> [THE DATA]
▽

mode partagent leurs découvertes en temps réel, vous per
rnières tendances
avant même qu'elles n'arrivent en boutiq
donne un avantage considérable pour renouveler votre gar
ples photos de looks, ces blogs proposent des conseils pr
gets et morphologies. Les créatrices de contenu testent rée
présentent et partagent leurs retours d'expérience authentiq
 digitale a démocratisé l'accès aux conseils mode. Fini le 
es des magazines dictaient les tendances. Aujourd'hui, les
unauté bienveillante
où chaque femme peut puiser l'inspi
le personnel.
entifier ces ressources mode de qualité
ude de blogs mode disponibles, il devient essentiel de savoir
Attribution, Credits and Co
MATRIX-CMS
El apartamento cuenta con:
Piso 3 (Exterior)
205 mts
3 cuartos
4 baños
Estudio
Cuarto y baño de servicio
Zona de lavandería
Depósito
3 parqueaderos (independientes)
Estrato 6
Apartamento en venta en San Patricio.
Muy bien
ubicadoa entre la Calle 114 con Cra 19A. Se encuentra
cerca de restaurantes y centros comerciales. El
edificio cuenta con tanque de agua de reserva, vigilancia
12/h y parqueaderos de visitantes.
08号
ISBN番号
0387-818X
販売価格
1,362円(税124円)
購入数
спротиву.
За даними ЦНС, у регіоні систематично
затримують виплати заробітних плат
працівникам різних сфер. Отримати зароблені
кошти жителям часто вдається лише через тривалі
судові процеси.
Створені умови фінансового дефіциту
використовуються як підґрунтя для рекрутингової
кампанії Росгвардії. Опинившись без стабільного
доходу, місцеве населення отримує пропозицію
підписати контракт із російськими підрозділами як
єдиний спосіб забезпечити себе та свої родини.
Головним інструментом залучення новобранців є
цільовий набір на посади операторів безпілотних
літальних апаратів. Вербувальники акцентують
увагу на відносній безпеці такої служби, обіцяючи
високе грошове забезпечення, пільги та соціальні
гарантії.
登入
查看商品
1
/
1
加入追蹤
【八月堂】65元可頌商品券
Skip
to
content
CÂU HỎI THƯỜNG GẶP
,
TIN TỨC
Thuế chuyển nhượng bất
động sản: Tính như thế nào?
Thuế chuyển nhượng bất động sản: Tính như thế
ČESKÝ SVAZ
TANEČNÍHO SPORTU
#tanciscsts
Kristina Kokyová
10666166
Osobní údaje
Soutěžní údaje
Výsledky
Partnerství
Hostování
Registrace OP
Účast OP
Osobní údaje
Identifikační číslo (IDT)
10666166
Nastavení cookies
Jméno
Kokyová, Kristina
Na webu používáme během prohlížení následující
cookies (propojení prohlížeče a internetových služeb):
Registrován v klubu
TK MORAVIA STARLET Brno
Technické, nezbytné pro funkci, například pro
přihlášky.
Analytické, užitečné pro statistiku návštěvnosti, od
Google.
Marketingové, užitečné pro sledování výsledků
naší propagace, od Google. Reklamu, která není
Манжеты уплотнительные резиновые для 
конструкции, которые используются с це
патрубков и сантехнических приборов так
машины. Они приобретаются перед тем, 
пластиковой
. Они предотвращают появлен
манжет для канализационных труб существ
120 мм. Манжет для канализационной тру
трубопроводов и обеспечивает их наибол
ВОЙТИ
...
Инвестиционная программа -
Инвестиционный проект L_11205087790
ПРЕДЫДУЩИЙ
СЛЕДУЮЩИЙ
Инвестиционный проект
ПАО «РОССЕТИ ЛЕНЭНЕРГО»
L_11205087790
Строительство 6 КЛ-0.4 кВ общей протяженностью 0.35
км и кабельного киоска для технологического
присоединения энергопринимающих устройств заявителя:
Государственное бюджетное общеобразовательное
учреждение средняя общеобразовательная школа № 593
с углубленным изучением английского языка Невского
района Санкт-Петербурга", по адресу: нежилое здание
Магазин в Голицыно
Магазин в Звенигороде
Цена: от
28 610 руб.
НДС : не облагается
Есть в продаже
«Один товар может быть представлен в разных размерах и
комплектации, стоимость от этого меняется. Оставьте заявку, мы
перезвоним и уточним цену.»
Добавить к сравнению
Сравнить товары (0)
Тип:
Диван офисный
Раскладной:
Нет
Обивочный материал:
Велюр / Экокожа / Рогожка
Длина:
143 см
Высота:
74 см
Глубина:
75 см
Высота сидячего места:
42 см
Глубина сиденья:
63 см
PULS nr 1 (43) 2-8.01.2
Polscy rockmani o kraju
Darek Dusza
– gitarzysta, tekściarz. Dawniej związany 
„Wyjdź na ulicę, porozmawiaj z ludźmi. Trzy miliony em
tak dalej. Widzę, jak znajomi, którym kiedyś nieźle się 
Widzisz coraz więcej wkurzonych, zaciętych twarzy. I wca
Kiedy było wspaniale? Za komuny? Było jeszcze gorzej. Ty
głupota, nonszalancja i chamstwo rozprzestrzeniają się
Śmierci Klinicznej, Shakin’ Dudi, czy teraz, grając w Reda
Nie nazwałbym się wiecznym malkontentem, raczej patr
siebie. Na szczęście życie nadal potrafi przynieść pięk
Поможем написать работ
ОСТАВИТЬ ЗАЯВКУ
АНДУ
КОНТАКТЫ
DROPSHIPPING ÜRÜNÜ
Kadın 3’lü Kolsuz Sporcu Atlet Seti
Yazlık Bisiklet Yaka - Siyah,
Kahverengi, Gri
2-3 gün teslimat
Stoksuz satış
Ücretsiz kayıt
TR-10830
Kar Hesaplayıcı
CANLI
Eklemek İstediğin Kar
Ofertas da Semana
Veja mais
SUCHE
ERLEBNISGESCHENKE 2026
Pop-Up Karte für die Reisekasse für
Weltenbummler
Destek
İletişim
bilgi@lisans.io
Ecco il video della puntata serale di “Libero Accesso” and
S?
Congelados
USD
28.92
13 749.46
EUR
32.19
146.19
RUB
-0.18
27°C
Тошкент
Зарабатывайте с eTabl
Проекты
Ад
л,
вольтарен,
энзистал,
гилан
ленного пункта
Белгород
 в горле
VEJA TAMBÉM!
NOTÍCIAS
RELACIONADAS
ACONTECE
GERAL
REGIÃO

△

> [EXERCISE AIM]
Print every line of the data above without any change, keeping the original order.

> [SOLUTION FOR THIS EXERCISE]
mode partagent leurs découvertes en temps réel, vous per
rnières tendances
avant même qu'elles n'arrivent en boutiq
donne un avantage considérable pour renouveler votre gar
ples photos de looks, ces blogs proposent des conseils pr
gets et morphologies. Les créatrices de contenu testent rée
présentent et partagent leurs retours d'expérience authentiq
 digitale a démocratisé l'accès aux conseils mode. Fini le 
es des magazines dictaient les tendances. Aujourd'hui, les
unauté bienveillante
où chaque femme peut puiser l'inspi
le personnel.
entifier ces ressources mode de qualité
ude de blogs mode disponibles, il devient essentiel de savoir
Attribution, Credits and Co
MATRIX-CMS
El apartamento cuenta con:
Piso 3 (Exterior)
205 mts
3 cuartos
4 baños
Estudio
Cuarto y baño de servicio
Zona de lavandería
Depósito
3 parqueaderos (independientes)
Estrato 6
Apartamento en venta en San Patricio.
Muy bien
ubicadoa entre la Calle 114 con Cra 19A. Se encuentra
cerca de restaurantes y centros comerciales. El
edificio cuenta con tanque de agua de reserva, vigilancia
12/h y parqueaderos de visitantes.
08号
ISBN番号
0387-818X
販売価格
1,362円(税124円)
購入数
спротиву.
За даними ЦНС, у регіоні систематично
затримують виплати заробітних плат
працівникам різних сфер. Отримати зароблені
кошти жителям часто вдається лише через тривалі
судові процеси.
Створені умови фінансового дефіциту
використовуються як підґрунтя для рекрутингової
кампанії Росгвардії. Опинившись без стабільного
доходу, місцеве населення отримує пропозицію
підписати контракт із російськими підрозділами як
єдиний спосіб забезпечити себе та свої родини.
Головним інструментом залучення новобранців є
цільовий набір на посади операторів безпілотних
літальних апаратів. Вербувальники акцентують
увагу на відносній безпеці такої служби, обіцяючи
високе грошове забезпечення, пільги та соціальні
гарантії.
登入
查看商品
1
/
1
加入追蹤
【八月堂】65元可頌商品券
Skip
to
content
CÂU HỎI THƯỜNG GẶP
,
TIN TỨC
Thuế chuyển nhượng bất
động sản: Tính như thế nào?
Thuế chuyển nhượng bất động sản: Tính như thế
ČESKÝ SVAZ
TANEČNÍHO SPORTU
#tanciscsts
Kristina Kokyová
10666166
Osobní údaje
Soutěžní údaje
Výsledky
Partnerství
Hostování
Registrace OP
Účast OP
Osobní údaje
Identifikační číslo (IDT)
10666166
Nastavení cookies
Jméno
Kokyová, Kristina
Na webu používáme během prohlížení následující
cookies (propojení prohlížeče a internetových služeb):
Registrován v klubu
TK MORAVIA STARLET Brno
Technické, nezbytné pro funkci, například pro
přihlášky.
Analytické, užitečné pro statistiku návštěvnosti, od
Google.
Marketingové, užitečné pro sledování výsledků
naší propagace, od Google. Reklamu, která není
Манжеты уплотнительные резиновые для 
конструкции, которые используются с це
патрубков и сантехнических приборов так
машины. Они приобретаются перед тем, 
пластиковой
. Они предотвращают появлен
манжет для канализационных труб существ
120 мм. Манжет для канализационной тру
трубопроводов и обеспечивает их наибол
ВОЙТИ
...
Инвестиционная программа -
Инвестиционный проект L_11205087790
ПРЕДЫДУЩИЙ
СЛЕДУЮЩИЙ
Инвестиционный проект
ПАО «РОССЕТИ ЛЕНЭНЕРГО»
L_11205087790
Строительство 6 КЛ-0.4 кВ общей протяженностью 0.35
км и кабельного киоска для технологического
присоединения энергопринимающих устройств заявителя:
Государственное бюджетное общеобразовательное
учреждение средняя общеобразовательная школа № 593
с углубленным изучением английского языка Невского
района Санкт-Петербурга", по адресу: нежилое здание
Магазин в Голицыно
Магазин в Звенигороде
Цена: от
28 610 руб.
НДС : не облагается
Есть в продаже
«Один товар может быть представлен в разных размерах и
комплектации, стоимость от этого меняется. Оставьте заявку, мы
перезвоним и уточним цену.»
Добавить к сравнению
Сравнить товары (0)
Тип:
Диван офисный
Раскладной:
Нет
Обивочный материал:
Велюр / Экокожа / Рогожка
Длина:
143 см
Высота:
74 см
Глубина:
75 см
Высота сидячего места:
42 см
Глубина сиденья:
63 см
PULS nr 1 (43) 2-8.01.2
Polscy rockmani o kraju
Darek Dusza
– gitarzysta, tekściarz. Dawniej związany 
„Wyjdź na ulicę, porozmawiaj z ludźmi. Trzy miliony em
tak dalej. Widzę, jak znajomi, którym kiedyś nieźle się 
Widzisz coraz więcej wkurzonych, zaciętych twarzy. I wca
Kiedy było wspaniale? Za komuny? Było jeszcze gorzej. Ty
głupota, nonszalancja i chamstwo rozprzestrzeniają się
Śmierci Klinicznej, Shakin’ Dudi, czy teraz, grając w Reda
Nie nazwałbym się wiecznym malkontentem, raczej patr
siebie. Na szczęście życie nadal potrafi przynieść pięk
Поможем написать работ
ОСТАВИТЬ ЗАЯВКУ
АНДУ
КОНТАКТЫ
DROPSHIPPING ÜRÜNÜ
Kadın 3’lü Kolsuz Sporcu Atlet Seti
Yazlık Bisiklet Yaka - Siyah,
Kahverengi, Gri
2-3 gün teslimat
Stoksuz satış
Ücretsiz kayıt
TR-10830
Kar Hesaplayıcı
CANLI
Eklemek İstediğin Kar
Ofertas da Semana
Veja mais
SUCHE
ERLEBNISGESCHENKE 2026
Pop-Up Karte für die Reisekasse für
Weltenbummler
Destek
İletişim
bilgi@lisans.io
Ecco il video della puntata serale di “Libero Accesso” and
S?
Congelados
USD
28.92
13 749.46
EUR
32.19
146.19
RUB
-0.18
27°C
Тошкент
Зарабатывайте с eTabl
Проекты
Ад
л,
вольтарен,
энзистал,
гилан
ленного пункта
Белгород
 в горле
VEJA TAMBÉM!
NOTÍCIAS
RELACIONADAS
ACONTECE
GERAL
REGIÃO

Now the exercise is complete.